2. 【年金関連】申請しないともらえない「公的なお金」は何がある?
はじめに、公的年金と特に関係の深い2つの支援制度について紹介します。
2.1 申請しないともらえないお金1.年金生活者支援給付金
年金生活者支援給付金は、老齢基礎年金・障害基礎年金・遺族基礎年金のいずれかを受給しており、所得が一定基準以下の方を対象とした制度です。
ここでは、とくにシニア世代との関わりが深い「老齢年金生活者支援給付金」に絞って、その仕組みを詳しく見ていきましょう。
【老齢年金生活者支援給付金の支給要件】
- 65歳以上の老齢基礎年金の受給者
- 同一世帯の全員が市町村民税非課税
-
前年の公的年金等の収入金額※1とその他の所得との合計額が昭和31年4月2日以後に生まれの方は88万9300円以下、昭和31年4月1日以前に生まれの方は88万7700円以下※2である。
※1 障害年金・遺族年金等の非課税収入は含まれません。
※2 昭和31年4月2日以後に生まれた方で78万9300円を超え88万9300円以下である方、昭和31年4月1日以前に生まれた方で78万7700円を超え88万7700円以下である方には、「補足的老齢年金生活者支援給付金」が支給されます。
2025年度における「老齢年金生活者支援給付金」の基準額は、2024年度から140円増額され、月額5450円に設定されています。
ただし、この金額はあくまで基準額であり、実際の支給額は月額5450円をもとに、保険料の納付済期間に応じて算出されます。
具体的には、以下の①と②を合算した金額が支給されます。
- ①保険料納付済期間に基づく額(月額) = 5450円 × 保険料納付済期間 / 被保険者月数480月
- ②保険料免除期間に基づく額(月額) = 1万1551円 × 保険料免除期間 / 被保険者月数480月
2.2 申請しないともらえないお金2.加給年金
年金を受給している人の中で、年下の配偶者や子どもを扶養している場合に知っておきたいのが「加給年金」です。

▶ [元データ]

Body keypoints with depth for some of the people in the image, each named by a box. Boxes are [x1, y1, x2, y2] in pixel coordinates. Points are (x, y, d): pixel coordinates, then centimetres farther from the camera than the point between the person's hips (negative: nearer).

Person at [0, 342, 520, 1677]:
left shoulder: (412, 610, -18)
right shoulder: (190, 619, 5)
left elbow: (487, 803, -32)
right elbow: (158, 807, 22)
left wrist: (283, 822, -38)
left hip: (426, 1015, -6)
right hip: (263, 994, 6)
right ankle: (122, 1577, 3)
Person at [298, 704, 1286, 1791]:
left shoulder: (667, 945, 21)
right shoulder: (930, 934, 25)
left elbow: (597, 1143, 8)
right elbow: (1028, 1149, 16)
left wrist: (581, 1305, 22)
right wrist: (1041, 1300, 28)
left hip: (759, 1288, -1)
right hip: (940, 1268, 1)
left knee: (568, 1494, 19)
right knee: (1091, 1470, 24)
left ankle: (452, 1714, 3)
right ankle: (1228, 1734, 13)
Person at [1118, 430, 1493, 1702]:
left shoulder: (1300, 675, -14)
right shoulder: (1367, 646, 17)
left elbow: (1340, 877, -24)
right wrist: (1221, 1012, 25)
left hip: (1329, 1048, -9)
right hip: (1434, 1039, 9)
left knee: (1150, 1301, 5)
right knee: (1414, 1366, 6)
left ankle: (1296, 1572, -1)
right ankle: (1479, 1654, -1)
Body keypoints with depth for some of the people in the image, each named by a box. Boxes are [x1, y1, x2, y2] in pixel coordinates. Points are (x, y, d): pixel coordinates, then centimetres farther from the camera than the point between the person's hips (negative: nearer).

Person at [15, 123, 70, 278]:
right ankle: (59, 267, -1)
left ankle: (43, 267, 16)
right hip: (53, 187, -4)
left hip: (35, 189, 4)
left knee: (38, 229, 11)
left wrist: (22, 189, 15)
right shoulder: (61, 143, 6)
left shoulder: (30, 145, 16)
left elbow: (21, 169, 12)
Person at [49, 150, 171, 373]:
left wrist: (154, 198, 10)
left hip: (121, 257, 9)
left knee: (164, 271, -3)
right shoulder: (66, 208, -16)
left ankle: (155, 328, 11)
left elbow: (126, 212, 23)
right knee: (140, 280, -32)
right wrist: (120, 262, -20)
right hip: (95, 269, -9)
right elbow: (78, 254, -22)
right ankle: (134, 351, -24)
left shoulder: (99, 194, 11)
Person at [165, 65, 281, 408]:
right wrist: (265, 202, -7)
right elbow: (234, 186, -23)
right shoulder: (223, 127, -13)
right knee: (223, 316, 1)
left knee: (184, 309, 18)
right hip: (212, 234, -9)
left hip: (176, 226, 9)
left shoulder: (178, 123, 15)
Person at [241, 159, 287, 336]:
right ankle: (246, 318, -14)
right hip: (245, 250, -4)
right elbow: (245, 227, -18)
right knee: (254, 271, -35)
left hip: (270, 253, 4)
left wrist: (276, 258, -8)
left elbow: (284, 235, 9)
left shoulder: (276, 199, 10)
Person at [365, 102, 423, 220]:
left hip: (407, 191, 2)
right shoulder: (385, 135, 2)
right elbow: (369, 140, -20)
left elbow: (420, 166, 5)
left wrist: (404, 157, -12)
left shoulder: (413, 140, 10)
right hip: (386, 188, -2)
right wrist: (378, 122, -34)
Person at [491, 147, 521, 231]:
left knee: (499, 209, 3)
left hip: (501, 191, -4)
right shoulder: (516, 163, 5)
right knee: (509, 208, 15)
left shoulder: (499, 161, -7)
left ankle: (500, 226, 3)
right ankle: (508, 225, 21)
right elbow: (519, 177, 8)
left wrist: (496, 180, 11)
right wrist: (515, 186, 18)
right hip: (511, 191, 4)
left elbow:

▶ [答える質問]
1. 抜粋では、2025年度の「老齢年金生活者支援給付金」の基準額は月額いくらとされていますか。
2. 次の(a)〜(c)が抜粋の内容と合っているか、それぞれ「はい」か「いいえ」で答え、決め手となる抜粋の言葉を引用してください。
(a) 老齢年金生活者支援給付金の支給要件の一つは、65歳以上の老齢基礎年金の受給者であることだ。
(b) 前年の公的年金等の収入金額には、障害年金や遺族年金などの非課税収入も含まれる。
(c) 2025年度の基準額は、2024年度より140円減った。

▶ [番号別の回答]
1. 月額5450円です。

2.
(a) はい。「65歳以上の老齢基礎年金の受給者」
(b) いいえ。「障害年金・遺族年金等の非課税収入は含まれません。」
(c) いいえ。「2024年度から140円増額され」